In seinem Aufsatz „Über einige Motive bei Baudelaire“ bietet der Kulturphilosoph Walter Benjamin in einem einzigen Satz eine komplette Geschichte des Journalismus:
Historisch besteht eine Konkurrenz zwischen den verschiedenen Formen der Mitteilung. In der Ablösung der älteren Relation durch die Information, der Information durch die Sensation spiegelt sich die zunehmende Verkümmerung der Erfahrung wider.
Benjamin skizziert hier den Journalismus vor allem des 19. Jahrhunderts, denn mit dem kennt er sich am besten aus. Sein berühmt-berüchtigtes „Passagenwerk“, seine Arbeiten zu Baudelaire, seine „Berliner Kindheit um 1900“: Alles Arbeiten, die seine Verwurzelung und seine Herkunft aus und im 19. Jahrhundert repräsentieren. Auch die zitierte Charakteristik in seinem Baudelaire-Aufsatz bezieht sich vornehmlich auf die französische Presselandschaft des vorvergangenen Jahrhunderts. Dennoch ist seine „Kurz“-Geschichte des Journalismus so aktuell wie furios: „Relation“ nannten sich die ersten periodisch erscheinenden Blätter anfangs des 17. Jahrhunderts, der Geburtsstunde des europäischen Pressewesens. Der Journalismus, der hier entstand, war aber noch kein informationsorientierter, sondern ein korrespondentenorientierter, der publizierte, was eben kam. Und das ware viel Buntes, wenig Überprüfbares, selten Relevantes.
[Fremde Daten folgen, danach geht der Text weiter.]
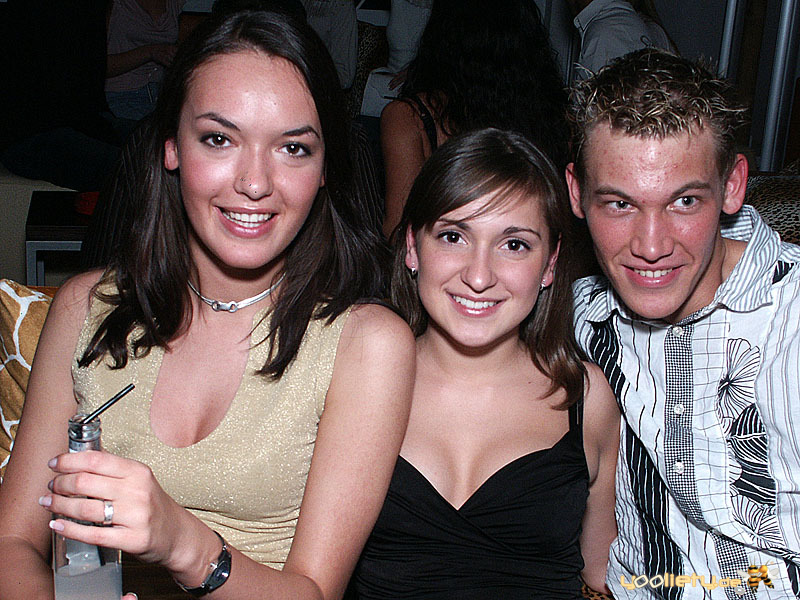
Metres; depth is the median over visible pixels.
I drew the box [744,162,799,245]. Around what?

Erst der „literarische“ und „wissenschaftliche“ Journalismus des, aufgeklärten, 18. Jahrhunderts (gemäß jener, wiederum umstrittenen, historischen Einteilung von Baumert aus dem Jahr 1928) brachte publizistische Standards, die aus der „Relation“ eben „Information“ machte. Die technologische Entwicklung im frühen 19. Jahrhunderts, mit der Erfindung der Dampfschnellpresse und vor allem der Rotationsmaschine, machte Auflagen möglich, die eine Orientierung am Massengeschmack ihrerseits erst (wirtschaftlich) sinnfällig erscheinen ließen: die Information wird zur Sensation, der Sensationalismus wird geboren. Dass wir diesen Typus von popular paper bis heute auch mit seiner französischen Bezeichnung als Boulevardpresse bezeichnen, kommt nicht von ungefähr. Benjamin hebt aber noch auf etwas Anderes ab: Ihm geht es darum, wie Erfahrungen, ganz alltägliche Erfahrungen medial gespiegelt werden. Dabei setzt er sich insbesondere mit der, zu jener Zeit sehr aktuellen, „Lebensphilosophie“ auseinander, so allerdings, dass er sie beinahe in die Nähe des Faschismus rückt:
Man pflegt diese Vorstöße unter dem Begriff des Lebensphilosophie zu rubrizieren. Sie gingen begreiflicherweise nicht vom Dasein des Menschen in der Gesellschaft aus. Sie beriefen sich auf die Dichtung, lieber auf die Natur und zuletzt vorzugsweise auf das mythische Zeitalter. Diltheys Werk „Das Erlebnis und die Dichtung“ ist eines der frühesten in der Reihe; sie endet mit klages und mit Jung, der sich dem Faschismus verschrieben hat.
Benjamin hält dem den „echten“ Erzähler“ und seinen ganz eigenen Literaturbegriff entgegen, geschult an Bergsons Theorie der Erfahrung und an Marcel Prousts monumentalen Romanwerk „A la recherche du temps perdu“. Vielleicht ist aber Benjamins Diskreditierung der Lebensphilosophie, die er noch vor der eigenen Erfahrung des Nazi-Terrors formulierte, auch überzogen. Immerhin geht die „Lebensphilosophie“ genannte Denkschule auf keinen geringeren als Johann Wolfgang Goethe zurück …
Grau, teurer Freund, ist alle Theorie, Und grün des Lebens goldner Baum (Faust I, Studierzimmer)
… und hat mit Friedrich Nietzsche einen Ahnherrn, den auch die Vertreter der Frankfurter Schule, zu denen Benjamin im weiteren Kreis zu zählen ist, gerne bemühten. Und die Grundfrage, die sich in der heutigen Mediengesellschaft so dringlich stellt, wie Jahrzehnte zuvor: Müssen wir angesichts einer ausschließlich medialen Repräsentation von Wirklichkeit (Luhmann) nicht das Leben von den Medien zurückerobern? Müssen wir nicht das Leben gegen die Medien ausspielen? Brauchen wir nicht statt einer Medienphilosophie in der Tat eine neue Lebensphilosophie?